Saved entries:
+++
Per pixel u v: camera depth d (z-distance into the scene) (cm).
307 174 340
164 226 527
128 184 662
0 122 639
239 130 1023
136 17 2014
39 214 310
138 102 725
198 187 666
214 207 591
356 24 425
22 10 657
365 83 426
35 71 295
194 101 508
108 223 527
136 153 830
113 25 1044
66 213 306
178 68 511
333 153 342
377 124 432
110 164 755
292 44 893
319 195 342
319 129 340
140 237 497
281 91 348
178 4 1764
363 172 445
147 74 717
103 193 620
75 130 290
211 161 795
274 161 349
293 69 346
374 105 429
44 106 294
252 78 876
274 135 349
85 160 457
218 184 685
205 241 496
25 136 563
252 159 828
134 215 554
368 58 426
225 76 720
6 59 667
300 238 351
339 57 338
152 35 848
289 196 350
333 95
+++
Output the data once more, exactly as given.

Per pixel u v: camera depth d (z-distance into the scene) (cm).
307 174 340
164 226 527
128 184 662
0 122 639
239 130 1023
136 17 2014
39 214 310
138 102 725
198 187 666
214 207 591
356 24 425
22 10 657
365 83 426
35 71 295
194 101 508
108 223 527
136 153 830
113 25 1044
66 213 306
178 68 511
333 153 342
377 124 432
110 164 755
292 44 893
319 195 342
319 129 340
140 237 497
281 91 348
178 4 1764
363 172 445
147 74 717
103 193 620
75 130 290
211 161 795
274 161 349
293 69 346
374 105 429
44 106 294
252 78 876
274 135 349
85 160 457
218 184 685
205 241 496
25 136 563
252 159 828
134 215 554
368 58 426
225 76 720
6 59 667
300 238 351
339 57 338
152 35 848
289 196 350
333 95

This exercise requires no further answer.